Born in Nancy, Mique first began working in Versailles as former First Architect to King Stanislaus I, Duke of Lorraine and the father of Marie Leszczyńska. Following the death of Stanislaus in 1766, the queen summoned Mique to work in her service, and entrusted him with the building of a convent for young girls in Versailles (now Lycée Hoche). In the centre of the town the architect built a magnificent Neo-Classical chapel, bearing witness to the taste at the time for Palladian architecture.
Marie Antoinette solicited his services as a token to their shared origins in Lorraine. In turn, he agreed to satisfy all her whims and fancies.
In Versailles, Mique began the refurbishment of her Private Apartments in 1775, including the Méridienne Room, library, private cabinet and billiards room, which underwent various changes depending on the queen’s tastes. In 1782 he created a new, more modest apartment on the ground floor on the Marble Courtyard level, where the apartment belonging to Madame Sophie, one of Louis XV’s daughters, had once been. In the State Apartments he designed the Nobles’ Room in a Neo-Classical style, not afraid to cover the Louis XIV décor with a white ceiling and a cornice. He also annexed the Peace Room to the apartments; it later became the Queen’s Games Room.
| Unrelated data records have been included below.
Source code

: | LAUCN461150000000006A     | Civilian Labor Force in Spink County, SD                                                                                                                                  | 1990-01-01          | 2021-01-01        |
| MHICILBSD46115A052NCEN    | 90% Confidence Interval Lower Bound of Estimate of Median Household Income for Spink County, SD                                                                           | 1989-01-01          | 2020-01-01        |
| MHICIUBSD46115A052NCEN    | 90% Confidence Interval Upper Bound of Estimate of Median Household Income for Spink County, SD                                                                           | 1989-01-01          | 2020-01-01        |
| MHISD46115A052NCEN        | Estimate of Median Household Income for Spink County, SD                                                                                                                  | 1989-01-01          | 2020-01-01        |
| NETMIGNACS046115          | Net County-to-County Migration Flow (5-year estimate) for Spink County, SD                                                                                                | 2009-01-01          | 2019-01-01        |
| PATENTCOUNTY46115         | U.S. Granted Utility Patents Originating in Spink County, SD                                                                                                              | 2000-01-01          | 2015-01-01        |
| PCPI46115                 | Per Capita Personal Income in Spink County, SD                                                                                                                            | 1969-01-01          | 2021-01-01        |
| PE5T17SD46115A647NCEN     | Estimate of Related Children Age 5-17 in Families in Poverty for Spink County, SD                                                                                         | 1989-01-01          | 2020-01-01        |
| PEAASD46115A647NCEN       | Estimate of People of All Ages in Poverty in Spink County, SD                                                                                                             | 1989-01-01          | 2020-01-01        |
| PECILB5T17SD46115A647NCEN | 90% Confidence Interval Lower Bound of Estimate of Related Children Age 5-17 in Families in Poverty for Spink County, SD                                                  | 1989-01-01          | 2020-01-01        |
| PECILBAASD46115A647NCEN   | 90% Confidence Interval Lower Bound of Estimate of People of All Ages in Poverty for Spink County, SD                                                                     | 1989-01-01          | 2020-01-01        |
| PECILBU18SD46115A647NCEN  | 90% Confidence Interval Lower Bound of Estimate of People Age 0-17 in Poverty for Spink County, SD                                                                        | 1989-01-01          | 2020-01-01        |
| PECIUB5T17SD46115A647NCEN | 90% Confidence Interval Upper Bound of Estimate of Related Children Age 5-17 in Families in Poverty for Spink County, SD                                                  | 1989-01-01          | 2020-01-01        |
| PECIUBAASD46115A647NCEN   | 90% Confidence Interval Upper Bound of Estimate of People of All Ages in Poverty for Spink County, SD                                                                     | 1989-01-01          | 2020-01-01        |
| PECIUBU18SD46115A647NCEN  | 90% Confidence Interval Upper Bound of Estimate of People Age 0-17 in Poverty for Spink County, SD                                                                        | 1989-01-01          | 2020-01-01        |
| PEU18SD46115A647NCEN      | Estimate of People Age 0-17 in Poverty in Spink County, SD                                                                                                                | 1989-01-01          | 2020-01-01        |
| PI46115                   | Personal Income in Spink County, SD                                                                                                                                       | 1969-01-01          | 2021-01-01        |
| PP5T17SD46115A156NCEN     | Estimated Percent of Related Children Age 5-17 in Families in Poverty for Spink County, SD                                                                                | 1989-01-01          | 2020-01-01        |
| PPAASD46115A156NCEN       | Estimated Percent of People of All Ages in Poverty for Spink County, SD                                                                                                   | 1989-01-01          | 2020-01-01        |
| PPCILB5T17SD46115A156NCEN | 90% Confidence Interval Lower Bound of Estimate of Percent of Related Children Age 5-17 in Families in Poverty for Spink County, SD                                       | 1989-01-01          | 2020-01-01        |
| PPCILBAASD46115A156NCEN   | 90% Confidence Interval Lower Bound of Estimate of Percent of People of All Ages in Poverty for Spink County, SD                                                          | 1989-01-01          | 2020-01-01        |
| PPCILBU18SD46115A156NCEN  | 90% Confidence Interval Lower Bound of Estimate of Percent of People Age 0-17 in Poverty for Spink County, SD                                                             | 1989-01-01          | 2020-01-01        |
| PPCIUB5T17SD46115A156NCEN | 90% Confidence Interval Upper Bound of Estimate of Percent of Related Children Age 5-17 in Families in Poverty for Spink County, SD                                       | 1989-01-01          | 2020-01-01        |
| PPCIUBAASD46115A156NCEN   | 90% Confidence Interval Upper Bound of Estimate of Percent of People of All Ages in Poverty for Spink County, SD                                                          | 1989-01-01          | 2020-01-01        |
In Trianon, considered Marie-Antoinette’s Estate par excellence, no idea was too fantastical. The works included the Queen’s Theatre for the enjoyment of the sovereign and her close friends, a belvedere for her to relax in, and a genuine hamlet for the queen’s bucolic activities, similar to but bigger than the one built by the Prince of Condé in Chantilly. Taking advice from the painter Hubert Robert and the botanist Antoine Richard, Mique also designed an English Garden. An artificial grotto, a Temple of Love and an artificial lake and river were also added to enhance this picturesque setting that encouraged a Rousseauian appreciation of nature.
On the Saint-Cloud hill, whose estate had been given to the queen by Louis XVI, Mique built a hospital for good works. The building was later modified and today only the chapel remains. Another of the architect’s famous works was the Chapel of Carmel de Saint-Denis for Madame Louise, Louis XV’s pious daughter. Zealous in the service of Marie-Antoinette, he was accused of taking part in a conspiracy to save her life, and died at the guillotine in Paris in 1794.